I think that write_feather
insists on checking the closed
attribute of the passed handle, which this one doesn't have. It seems to work if I poke such an attribute onto the object, but it could easily stop working.
Also I know about hdfs.ext.dataframe.write_dataframe for this particular use case, but it only supports Avro which is not a great file format for DataFrames, and there are likely to be other file-like objects that people might try to pass to to_feather()
.
Similarly, read_feather claims to accept:
pathstr, path object, or file-like object String, path object (implementing os.PathLike[str]), or file-like object implementing a binary read() function.
But read()
is not enough:
File "pyarrow/_feather.pyx", line 79, in pyarrow._feather.FeatherReader.__cinit__
File "pyarrow/error.pxi", line 155, in pyarrow.lib.pyarrow_internal_check_status
File "pyarrow/error.pxi", line 89, in pyarrow.lib.check_status
io.UnsupportedOperation: seek
Suggested fix for documentation
I think it's better to describe these functions as officially taking only strings (URLs and paths) and mmap objects.

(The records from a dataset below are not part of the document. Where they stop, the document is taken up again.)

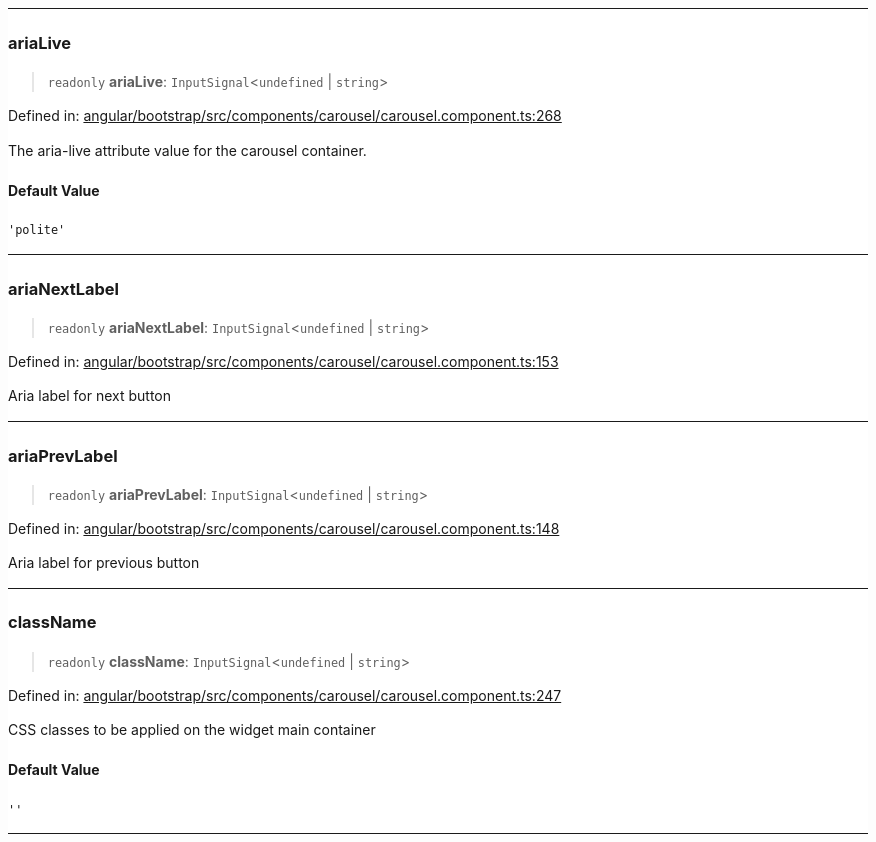 ***

### ariaLive

> `readonly` **ariaLive**: `InputSignal`\<`undefined` \| `string`\>

Defined in: [angular/bootstrap/src/components/carousel/carousel.component.ts:268](https://github.com/AmadeusITGroup/AgnosUI/blob/016a5eedab93962e50297d9734df8484150eecd6/angular/bootstrap/src/components/carousel/carousel.component.ts#L268)

The aria-live attribute value for the carousel container.

#### Default Value

`'polite'`

***

### ariaNextLabel

> `readonly` **ariaNextLabel**: `InputSignal`\<`undefined` \| `string`\>

Defined in: [angular/bootstrap/src/components/carousel/carousel.component.ts:153](https://github.com/AmadeusITGroup/AgnosUI/blob/016a5eedab93962e50297d9734df8484150eecd6/angular/bootstrap/src/components/carousel/carousel.component.ts#L153)

Aria label for next button

***

### ariaPrevLabel

> `readonly` **ariaPrevLabel**: `InputSignal`\<`undefined` \| `string`\>

Defined in: [angular/bootstrap/src/components/carousel/carousel.component.ts:148](https://github.com/AmadeusITGroup/AgnosUI/blob/016a5eedab93962e50297d9734df8484150eecd6/angular/bootstrap/src/components/carousel/carousel.component.ts#L148)

Aria label for previous button

***

### className

> `readonly` **className**: `InputSignal`\<`undefined` \| `string`\>

Defined in: [angular/bootstrap/src/components/carousel/carousel.component.ts:247](https://github.com/AmadeusITGroup/AgnosUI/blob/016a5eedab93962e50297d9734df8484150eecd6/angular/bootstrap/src/components/carousel/carousel.component.ts#L247)

CSS classes to be applied on the widget main container

#### Default Value

`''`

***
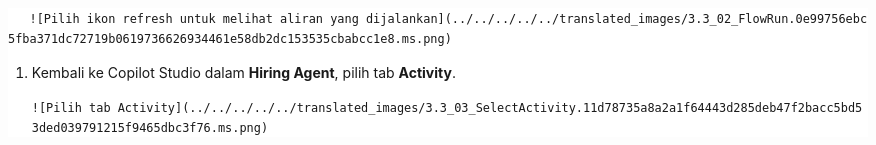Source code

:        ![Pilih ikon refresh untuk melihat aliran yang dijalankan](../../../../../translated_images/3.3_02_FlowRun.0e99756ebc5fba371dc72719b0619736626934461e58db2dc153535cbabcc1e8.ms.png)

1. Kembali ke Copilot Studio dalam **Hiring Agent**, pilih tab **Activity**.

       ![Pilih tab Activity](../../../../../translated_images/3.3_03_SelectActivity.11d78735a8a2a1f64443d285deb47f2bacc5bd53ded039791215f9465dbc3f76.ms.png)
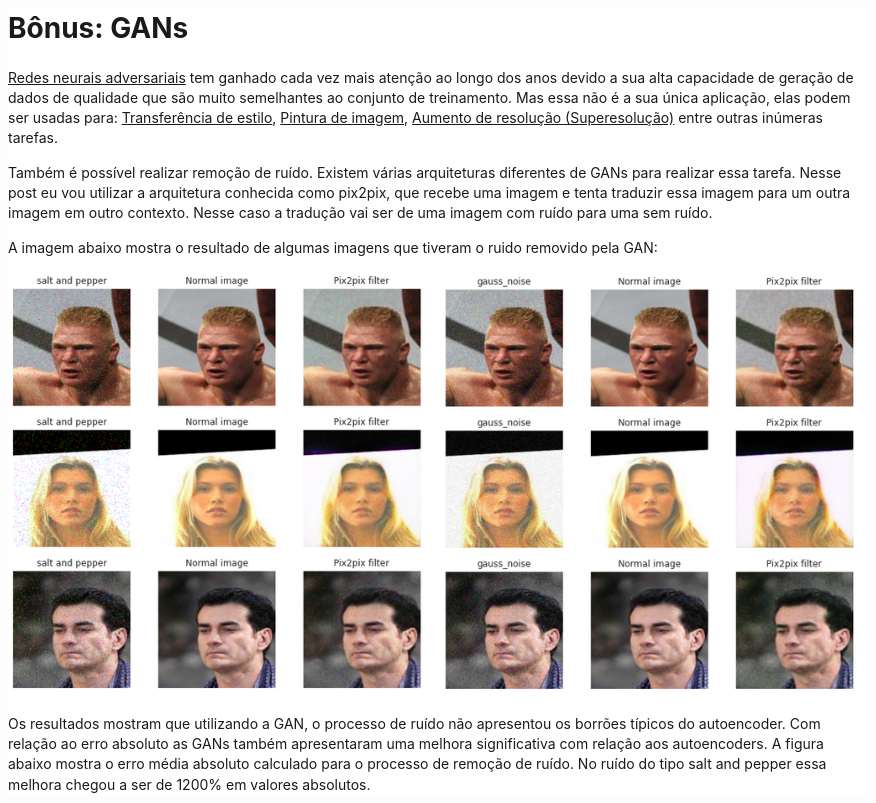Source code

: # Bônus: GANs

[Redes neurais adversariais][gans] tem ganhado cada vez mais atenção ao longo dos anos devido a sua alta capacidade de geração de dados de qualidade que são muito semelhantes ao conjunto de treinamento. Mas essa não é a sua única aplicação, elas podem ser usadas para: [Transferência de estilo][gans_style_transfer], [Pintura de imagem][gans_image_inpaint], [Aumento de resolução (Superesolução)][gans_superesolution] entre outras inúmeras tarefas. 
 
Também é possível realizar remoção de ruído. Existem várias arquiteturas diferentes de GANs para realizar essa tarefa. Nesse post eu vou utilizar a arquitetura conhecida como pix2pix, que recebe uma imagem e tenta traduzir essa imagem para um outra imagem em outro contexto. Nesse caso a tradução vai ser de uma imagem com ruído para uma sem ruído.

A imagem abaixo mostra o resultado de algumas imagens que tiveram o ruido removido pela GAN:

![alt text](/assets/images/autoencoder_denoise/gan_denoise.png)

Os resultados mostram que utilizando a GAN, o processo de ruído não apresentou os borrões típicos do autoencoder. Com relação ao erro absoluto as GANs também apresentaram uma melhora significativa com relação aos autoencoders. A figura abaixo mostra o erro média absoluto calculado para o processo de remoção de ruído. No ruído do tipo salt and pepper essa melhora chegou a ser de 1200% em valores absolutos.
 

[autoencoders]: https://www.isca-speech.org/archive/archive_papers/interspeech_2013/i13_0436.pdf
[gans]: https://arxiv.org/pdf/1511.06434.pdf%C3
[gans_style_transfer]: https://arxiv.org/abs/1703.10593
[gans_image_inpaint]: https://arxiv.org/abs/1703.05192
[gans_superesolution]: https://arxiv.org/abs/1609.04802
[link_do_codigo]: https://github.com/jadsonlucio/Posts-source-code/tree/master/Autoencoders%20denoising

File-like objects currently work but this is not guaranteed.
Comment From: rhshadrach
Thanks for the report. You mention:
I note that it's not actually supposed to work: pyarrow.feather.write_feather says: ...
I do not follow this. What does this have to do whether pd.write_feather
supports file-like objects?
But not with other file-like objects, such as an
AsyncWriter
fromhdfs.InsecureClient.write()
:
If the object does not have a closed
attribute, then it is not implementing IOBase, and therefore is not file-like.
Comment From: qris
Thanks for the quick reply!
I do not follow this. What does this have to do whether
pd.write_feather
supports file-like objects?
I mean that Pandas delegates to_feather() to feather.write_feather
:
from pyarrow import feather
...
with get_handle(
path, "wb", storage_options=storage_options, is_text=False
) as handles:
feather.write_feather(df, handles.handle, **kwargs)
It calls get_handle
first, but that doesn't change handles, it just wraps them. Then it calls write_feather
with that same handle. But write_feather
does not accept a handle, so we have no right to expect this to work. The fact that it does at all is an undocumented feature of write_feather
.
If the object does not have a
closed
attribute, then it is not implementing IOBase, and therefore is not file-like.
Fair point, I wasn't aware of that connection, I read it as "[any] object implementing a binary write() function."
Comment From: rhshadrach
Is it possible to provide a reproducer that fails and implements IOBase
? If not, I do not think we should change the documentation here.
Comment From: qris
I expect it works with any object implementing IOBase
. If you don't want to change the docs then there's nothing to do here.